I wonder what kind of networking technology we'd be using if the BSD TCP/IP stack had been GPL instead. Would it have been re-engineered and used in Solaris, Windows, Mac OS n, etc. or would we have seen a fragment of networking technologies as a result?
Do you care to discuss this further? (Score:2)
Chemisor, I'd like to discuss your point of view on BSD vs GPL licenses with you.
You obviously have thought about this, but I cannot really decide whether you are serious or trolling.
I'm at work now, so I don't have time now for an elaborate response, but I'd like to come back to this later.
Would you be willing to explain your ideas further when I'm asking specific questions on how you came to certain conclusions?
Looking forward to an interesting discussion!
Re: (Score:2)
> Chemisor, I'd like to discuss your point of view on BSD vs GPL licenses with you.
> I'm at work now, so I don't have time now for an elaborate response, but I'd like to come back to this later.
It is really sad how far this generation has fallen :) In my day, people actually cared about protocol optimization, since network hits were even more expensive than today. So to intentionally introduce pointless sequence points into the protocol, as this poster is doing by asking whether he can ask the questio
Re: (Score:2)
Thank you for confirming my suspicions. ;-)
I will not waste any more of your (or my!) time continuing a non-discussion.
You are good, but I won't bite
I like the angle from which you view the issue... (Score:1)
... but I think your misinterpreting the GPL a little, and therefore miss a few points by a hair's breadth.
http://www.unwesen.de/articles/linguistic_problems_of_gpl_advocacy [unwesen.de] has my response.
Re:I like the angle from which you view the issue. (Score:2)

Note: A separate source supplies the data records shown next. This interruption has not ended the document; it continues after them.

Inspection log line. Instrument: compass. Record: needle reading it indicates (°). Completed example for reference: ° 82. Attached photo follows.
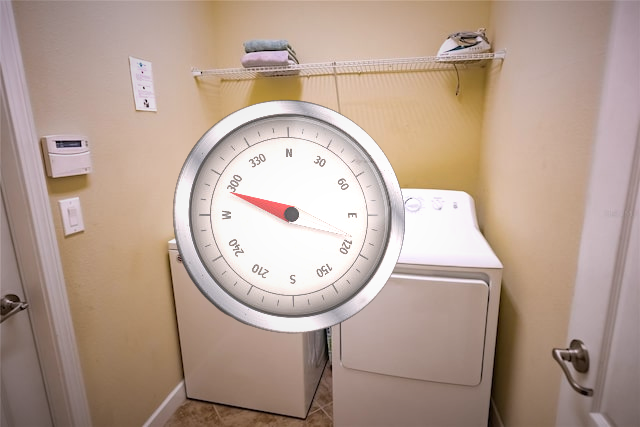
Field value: ° 290
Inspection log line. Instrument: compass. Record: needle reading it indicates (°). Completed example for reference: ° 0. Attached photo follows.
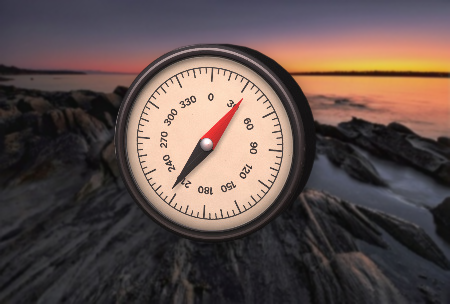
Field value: ° 35
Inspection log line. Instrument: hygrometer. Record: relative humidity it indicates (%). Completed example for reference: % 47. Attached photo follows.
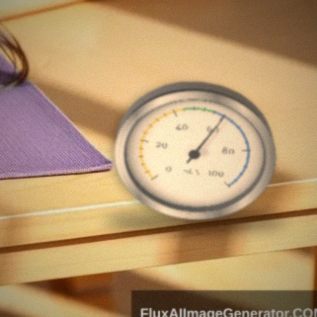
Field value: % 60
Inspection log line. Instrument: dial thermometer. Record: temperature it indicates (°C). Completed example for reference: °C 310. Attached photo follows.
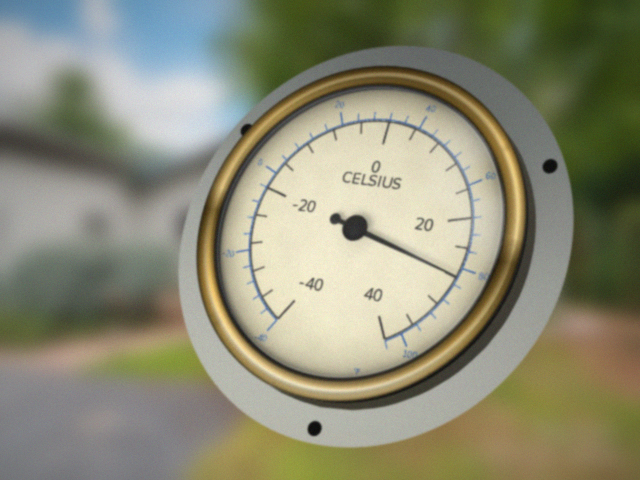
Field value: °C 28
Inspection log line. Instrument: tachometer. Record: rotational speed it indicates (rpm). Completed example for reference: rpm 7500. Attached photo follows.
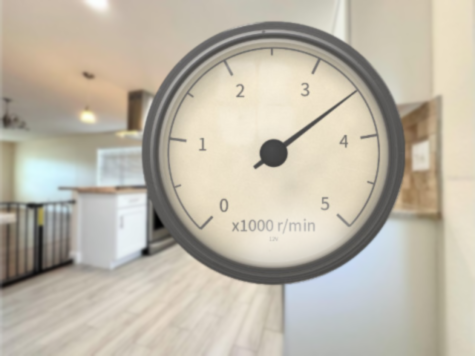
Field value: rpm 3500
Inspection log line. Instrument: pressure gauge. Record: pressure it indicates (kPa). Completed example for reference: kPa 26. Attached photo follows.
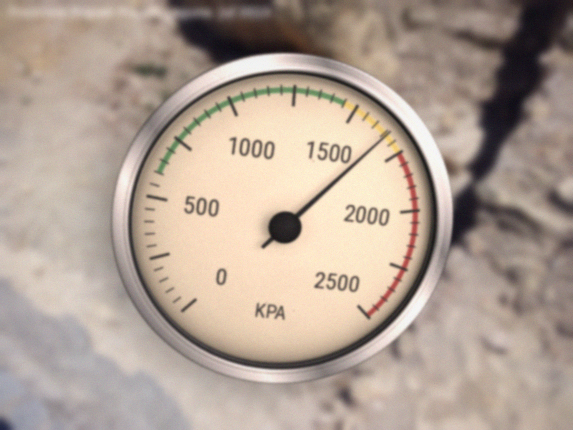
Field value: kPa 1650
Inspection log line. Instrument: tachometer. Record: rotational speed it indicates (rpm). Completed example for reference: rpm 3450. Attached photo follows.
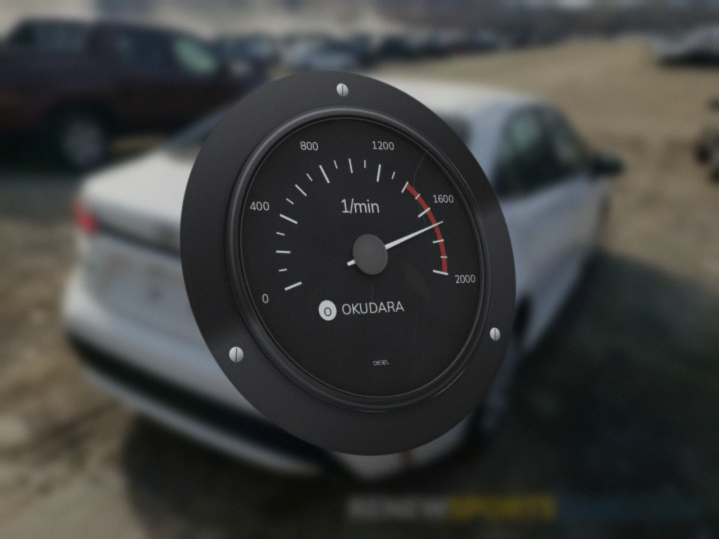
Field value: rpm 1700
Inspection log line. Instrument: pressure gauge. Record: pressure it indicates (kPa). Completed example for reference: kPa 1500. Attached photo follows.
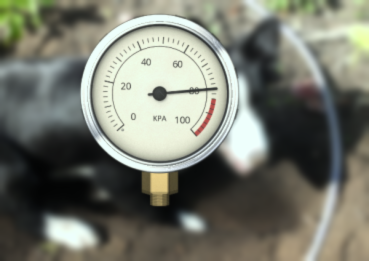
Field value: kPa 80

> ... but I think your misinterpreting the GPL a little, and therefore miss a few points by a hair's breadth.
No I am not. I am simply omitting the discussion of GPL's desire to eliminate proprietary software. It is an entirely another topic, but you can easily infer what I think about it from the last few paragraphs describing how I interpret the difference in the two licenses' view of property.
Re: (Score:1)
But it's not another topic altogether, if that's what's behind how GPL advocates view the relationship of their license to their code.
It's that different view that IMO sparks the particular use of language in each camp, so it becomes central to the issue.
I won't disagree with your suggestion that GPL advocates changing their language a bit might help at all, fwiw.
Re: (Score:2)
> But it's not another topic if that's what's behind how GPL advocates view the relationship of their license to their code.
What I was speaking of is not their philosophy, but rather the way in which they express it, which makes both sides of the argument totally misunderstand each other. Yes, I can argue about the philosophy, and I think after reading the three hundred some replies to my article I will have to. But the point of this one was to get both parties to speak the same language, because that is
Re: (Score:1)
IMO getting both parties to speak the same language is akin to asking a red-green-blind person to properly apply the words "green" and "red". Words mean different things to different people, despite Russell's best efforts.
But I get the impression you and I are closer in what we're trying to say than our different choice of words make it appear. I'm happy to leave it at that.